The two-minute '15 Minute Care Makeover' film by Don’t Panic dramatizes the effect of council cuts on at-home care visits. Claire Sweeney reprises her 60 Minute Makeover presenting role by hosting a TV challenge where a nurse tries in vain to provide quality care. The clock starts when care nurse Nisha enters an elderly man’s home. Upon entering Frank’s bedroom Sweeney tells Nisha off for asking him how he is, quipping that there’s “No time for small talk”. Frank’s shower and vacuuming the house also prove to be too time consuming and are quickly axed from Frank’s daily routine in order to meet the 15 minute deadline. In fact, Nisha finds she can’t do much of anything in the 15 minutes she’s given, with the “after” makeover shots showing Frank looking a bit more dishevelled than before Nisha arrived.

 


It’s hard to visualise time. One might allocate 20 minutes for the walk to the office every morning, but in reality the trip takes more like half an hour, what with a stop for coffee and slow walkers factored in. On paper, 15 minutes might seem like enough time for a quick check-in to help an elderly person with daily dressing, but as the short film shows, this is not nearly enough time to provide friendly, quality caring. Nisha unabashedly resents Sweeney rushing her along but is powerless to take matters into her own hands, a clear jab at our current socio-political climate where real nurses have no leverage against council cutbacks.

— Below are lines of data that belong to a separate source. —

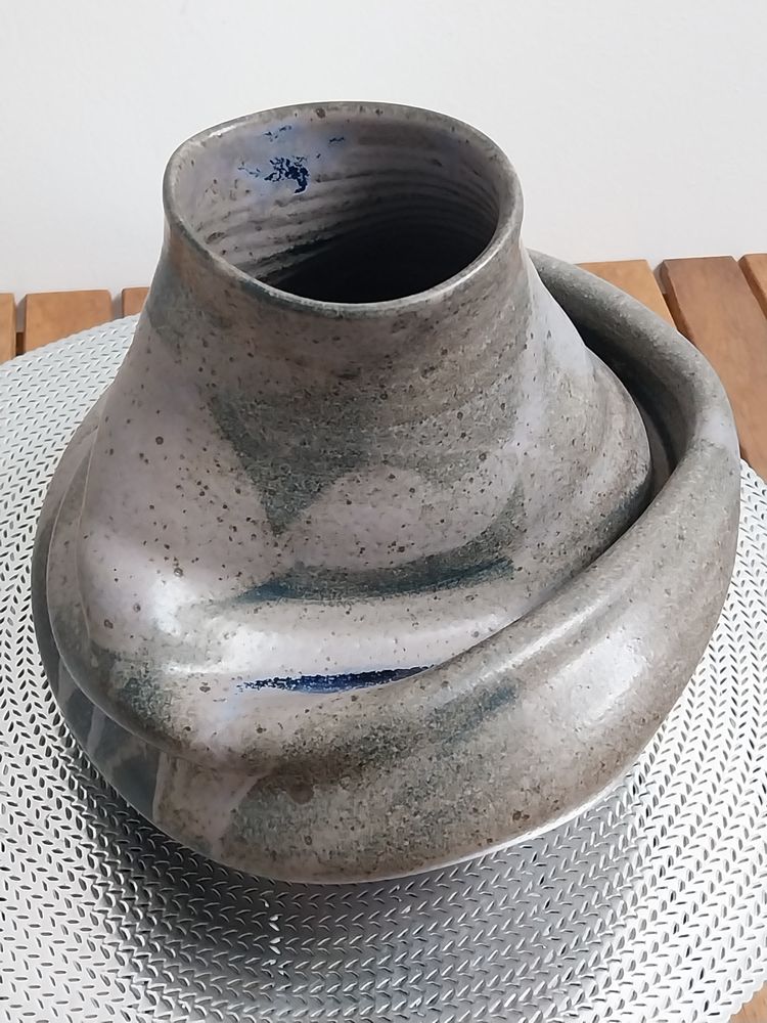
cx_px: 384
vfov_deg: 67.3
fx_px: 768
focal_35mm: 26
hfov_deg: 53.1
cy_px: 512
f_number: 1.8
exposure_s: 1/50
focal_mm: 4
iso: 320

The ad aims to highlight the undignified and unfair level of care such visits afford pensioners. The humorous advert doesn’t tell us what to think in the same way an emotional documentary-style ad would, instead it uses satire to draw viewers in, and gives the audience a visual representation of what can be accomplished in a quarter of an hour. The film achieves its goal by giving us a reason to watch all the way through: viewers will want to see the before and after shots of Frank. It is appealing to those of us who aren’t necessarily social activists and provides a bite-size introduction to a problem that persists in around two-thirds of councils in England and Wales. Even viewers not intimately familiar with the cuts at the local government level will be able to appreciate the widespread problem Frank and Nisha are representative of. The cameo appearance by Claire Sweeney also widens the appeal of the ad and will ensure higher viewing figures which, in turn, will help pressure ministers into action. Unison and Don’t Panic have created an advert with a clever concept which avoids being too trite and embeds the idea that, even in the 21st century, sometimes speed isn’t everything.